A robust web-based system allows directors or ethics officers to communicate directly with a reporter in a confidential “chat” that leaves a transcript in the electronic record for review by authorized users, which can be retained to meet the mandate set by Sarbanes-Oxley.

Treatment of the Problems (Report Analysis)

The third key aspect of the Sarbanes-Oxley mandate is for the treatment of the problems. This is where it becomes clear that a robust integrated system is absolutely necessary in order to demonstrate the efforts made to first understand the problem and then treat it appropriately.

The Ad Hoc Advisory Group of the Federal Sentencing Commission recognizes that with the congressional requirement for confidentiality, a board “will likely receive more ‘documents and information’ than it otherwise would.” While many companies are attempting to alleviate this problem by giving the reports to the general counsel for review and vetting, the Advisory Group’s report clearly said that the governing authority/audit committee should be ensured “prompt and unfiltered communications . . . directly from the individuals.”A robust web-based system has “smart filters” built in, so if a “named” person in the incident report is normally on the distribution list for electronic access, he or she would never see the report, preventing any further attempts to filter the report.

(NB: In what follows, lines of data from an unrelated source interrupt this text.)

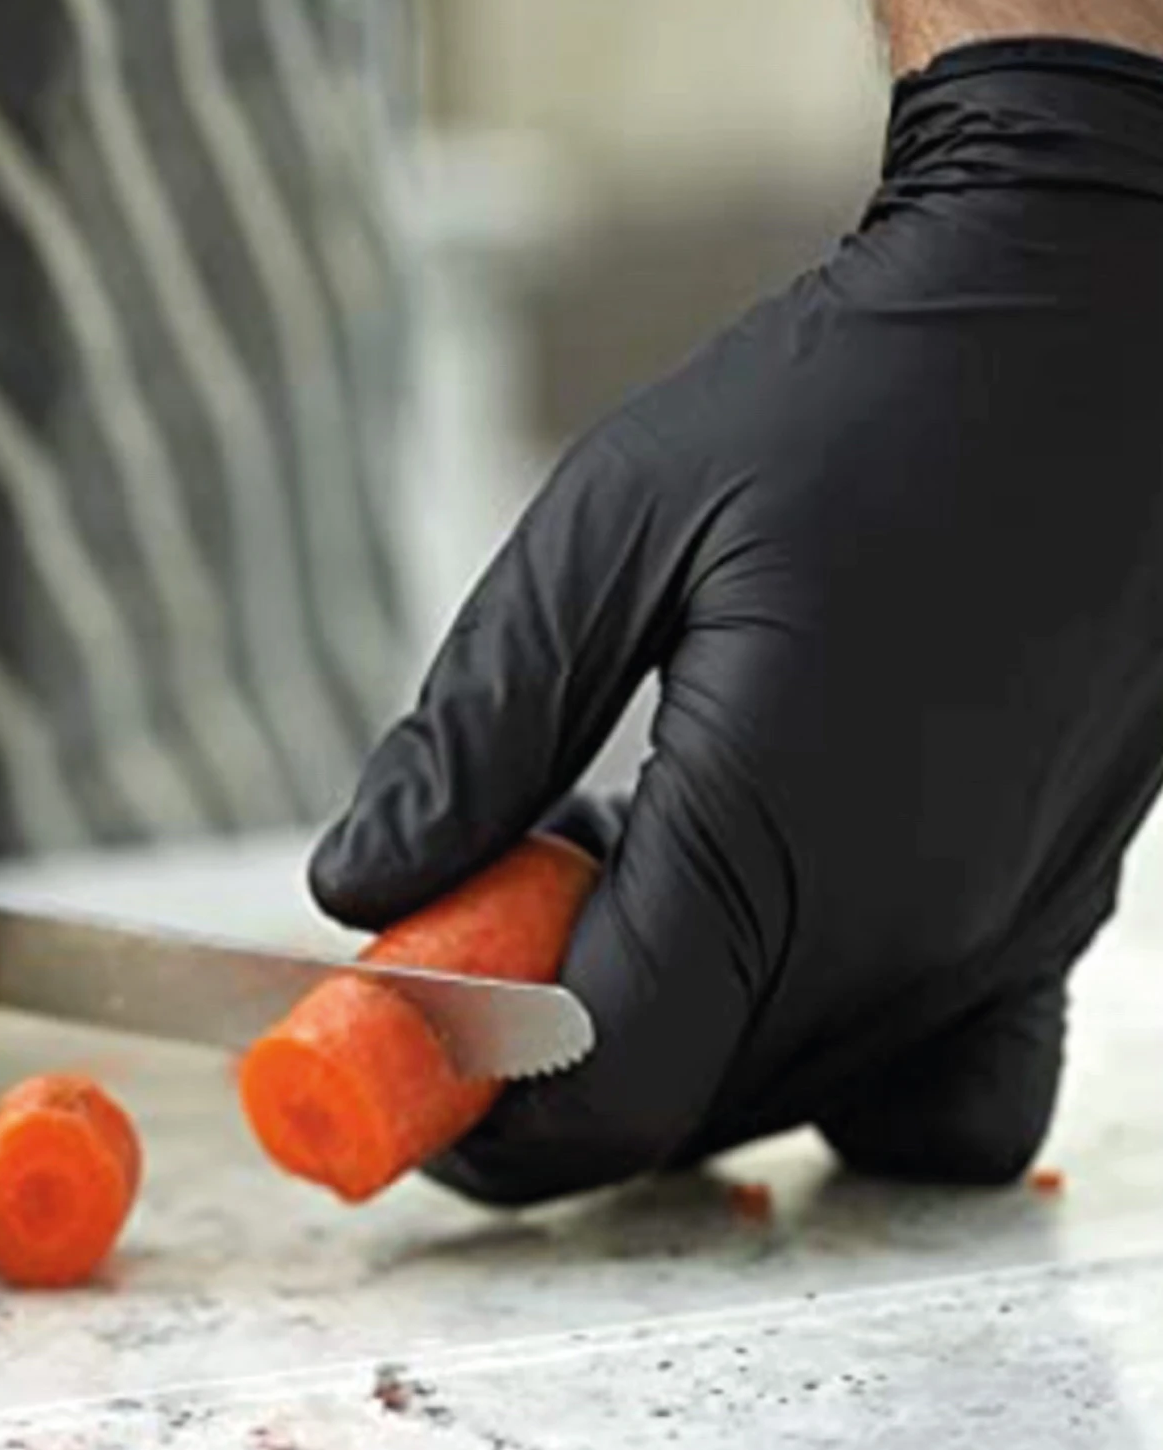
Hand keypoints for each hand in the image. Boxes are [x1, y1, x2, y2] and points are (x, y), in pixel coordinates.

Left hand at [312, 39, 1162, 1200]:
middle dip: (535, 1046)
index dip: (464, 1090)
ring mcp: (998, 938)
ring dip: (650, 1025)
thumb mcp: (612, 526)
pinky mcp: (1045, 913)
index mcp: (785, 838)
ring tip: (605, 847)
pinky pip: (921, 1076)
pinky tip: (748, 901)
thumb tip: (360, 885)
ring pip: (779, 1095)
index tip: (377, 1016)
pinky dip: (798, 1040)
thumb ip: (479, 727)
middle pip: (679, 1114)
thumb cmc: (844, 404)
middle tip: (471, 895)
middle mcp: (913, 933)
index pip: (600, 1084)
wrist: (1088, 335)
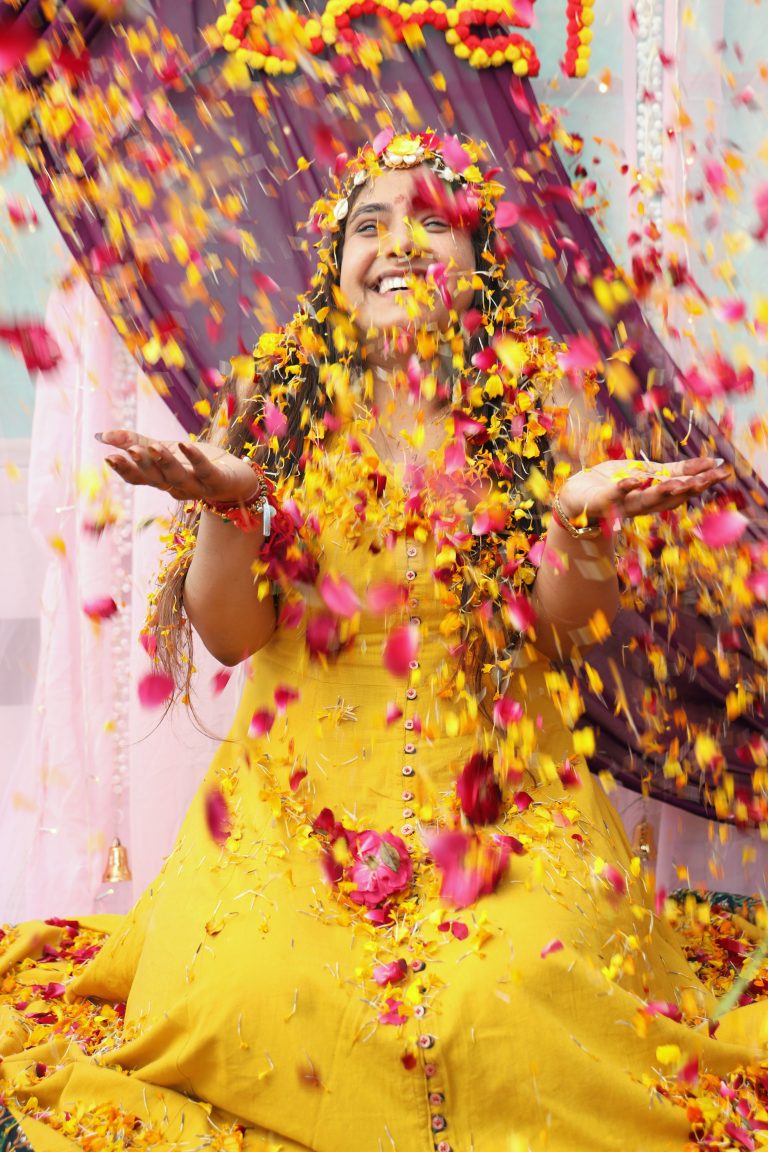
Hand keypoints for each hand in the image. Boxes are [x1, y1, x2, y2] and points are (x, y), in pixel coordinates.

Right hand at [97, 430, 260, 503]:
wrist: (236, 478)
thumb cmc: (196, 463)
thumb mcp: (165, 449)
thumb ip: (135, 442)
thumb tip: (101, 435)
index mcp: (162, 480)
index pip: (139, 478)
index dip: (125, 469)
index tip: (109, 457)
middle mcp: (176, 487)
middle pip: (156, 479)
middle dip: (142, 466)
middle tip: (128, 452)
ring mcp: (197, 486)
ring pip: (177, 477)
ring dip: (165, 463)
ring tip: (154, 447)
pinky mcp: (217, 481)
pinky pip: (204, 470)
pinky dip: (194, 458)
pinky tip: (184, 444)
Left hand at [558, 456, 730, 524]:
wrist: (574, 499)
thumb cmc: (608, 483)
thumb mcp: (643, 472)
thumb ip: (669, 471)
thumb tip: (706, 463)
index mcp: (652, 490)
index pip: (681, 483)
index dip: (700, 476)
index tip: (722, 470)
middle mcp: (641, 501)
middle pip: (671, 496)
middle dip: (692, 487)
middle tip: (712, 479)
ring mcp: (621, 503)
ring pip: (647, 500)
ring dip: (664, 492)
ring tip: (680, 483)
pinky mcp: (601, 501)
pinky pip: (614, 495)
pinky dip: (625, 488)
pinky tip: (635, 480)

A web-based system allows for electronic “alerts” to be sent to audit committee members based on a threshold established for efficiency. The director can then log on from any location to determine whether the item requires immediate attention. Once logged on, a director can run their “mouse”over the report to see the first paragraph of information to determine the nature of the problem.

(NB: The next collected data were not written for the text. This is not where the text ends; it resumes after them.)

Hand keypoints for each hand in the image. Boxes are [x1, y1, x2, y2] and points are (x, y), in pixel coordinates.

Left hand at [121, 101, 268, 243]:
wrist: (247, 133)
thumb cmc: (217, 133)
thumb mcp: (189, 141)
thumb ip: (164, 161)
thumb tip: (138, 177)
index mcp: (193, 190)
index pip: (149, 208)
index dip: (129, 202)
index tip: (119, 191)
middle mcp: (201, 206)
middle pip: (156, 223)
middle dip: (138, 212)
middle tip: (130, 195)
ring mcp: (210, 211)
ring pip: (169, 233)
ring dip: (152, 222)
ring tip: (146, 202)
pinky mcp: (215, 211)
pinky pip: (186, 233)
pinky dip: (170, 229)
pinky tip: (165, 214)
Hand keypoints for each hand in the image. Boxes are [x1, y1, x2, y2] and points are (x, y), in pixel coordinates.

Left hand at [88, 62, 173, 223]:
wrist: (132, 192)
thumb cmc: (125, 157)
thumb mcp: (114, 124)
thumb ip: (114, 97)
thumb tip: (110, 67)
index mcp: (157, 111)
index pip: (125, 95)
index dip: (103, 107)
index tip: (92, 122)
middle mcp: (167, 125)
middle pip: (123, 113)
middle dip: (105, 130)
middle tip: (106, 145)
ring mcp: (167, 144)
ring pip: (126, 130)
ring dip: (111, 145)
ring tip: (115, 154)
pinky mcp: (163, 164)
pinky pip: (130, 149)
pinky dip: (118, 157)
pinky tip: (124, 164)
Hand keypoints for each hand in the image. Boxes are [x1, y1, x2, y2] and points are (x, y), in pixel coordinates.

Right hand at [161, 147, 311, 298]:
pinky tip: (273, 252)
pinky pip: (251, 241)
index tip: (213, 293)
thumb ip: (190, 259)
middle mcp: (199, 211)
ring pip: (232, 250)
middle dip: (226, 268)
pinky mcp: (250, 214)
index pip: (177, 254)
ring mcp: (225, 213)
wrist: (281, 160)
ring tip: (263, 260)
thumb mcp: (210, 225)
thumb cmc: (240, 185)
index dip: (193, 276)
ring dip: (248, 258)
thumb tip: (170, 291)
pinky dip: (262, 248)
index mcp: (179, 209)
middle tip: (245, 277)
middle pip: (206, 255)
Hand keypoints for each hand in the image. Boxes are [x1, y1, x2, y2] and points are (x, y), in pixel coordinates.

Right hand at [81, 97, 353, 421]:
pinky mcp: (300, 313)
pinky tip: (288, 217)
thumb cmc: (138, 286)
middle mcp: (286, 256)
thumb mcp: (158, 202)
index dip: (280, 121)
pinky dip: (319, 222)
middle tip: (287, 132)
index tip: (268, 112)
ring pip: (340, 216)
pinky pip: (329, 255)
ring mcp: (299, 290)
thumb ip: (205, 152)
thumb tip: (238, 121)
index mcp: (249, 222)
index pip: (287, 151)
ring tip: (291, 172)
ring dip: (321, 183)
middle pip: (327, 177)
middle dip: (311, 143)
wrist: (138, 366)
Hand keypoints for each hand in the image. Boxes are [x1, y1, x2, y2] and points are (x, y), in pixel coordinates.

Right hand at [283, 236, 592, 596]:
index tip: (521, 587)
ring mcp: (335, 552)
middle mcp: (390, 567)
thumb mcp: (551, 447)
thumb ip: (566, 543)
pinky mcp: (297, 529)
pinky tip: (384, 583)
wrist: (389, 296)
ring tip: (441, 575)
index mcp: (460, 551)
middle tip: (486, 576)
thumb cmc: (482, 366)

The key in treating any problem is to determine whether it is isolated or systemic. Perhaps the greatest benefit of a web-based system is the integration of incident reports with a statistical compilation of all data to efficiently identify the existing problem in order to determine the necessary actions to treat that problem. Again, this tracking and integration of reports is achieved with a single- point tool that maintains the integrity of the data from the reporter to the board member.A telephone-based system, on the other hand, requires additional input, always creating the potential that the data may be compromised.

How to Reduce Frivolous Reports

Perhaps the greatest concern for any director is that the whistle-blowing provision will open the “floodgates” and they will soon be receiving reports that do not warrant direct investigation by a board member.With a telephone- based system, reporters are far more likely to be impulsive, thereby creating “false” or insignificant reports, which only adds to the burden of proof for a company to prove they have attempted to treat the problems.Webbased intake, on the other hand, allows the reporter to think through the report as they directly input information, and also provides greater accuracy by allowing the reporter to visually review the report before it is made. This also allows the reporter to provide important details that may be forgotten during a telephone call.

Conclusion

The deadline for implementation of a whistle-blowing system is the first annual meeting after January 15, 2004. Directors should regard this as their single most important decision of this year. Further, the system, once implemented, should be reviewed on an ongoing basis to ensure that it is meeting both the company’s and the directors’ needs. As a director, ultimately only you can decide how much you are willing to gamble for “not knowing” what is going on below the bottom line.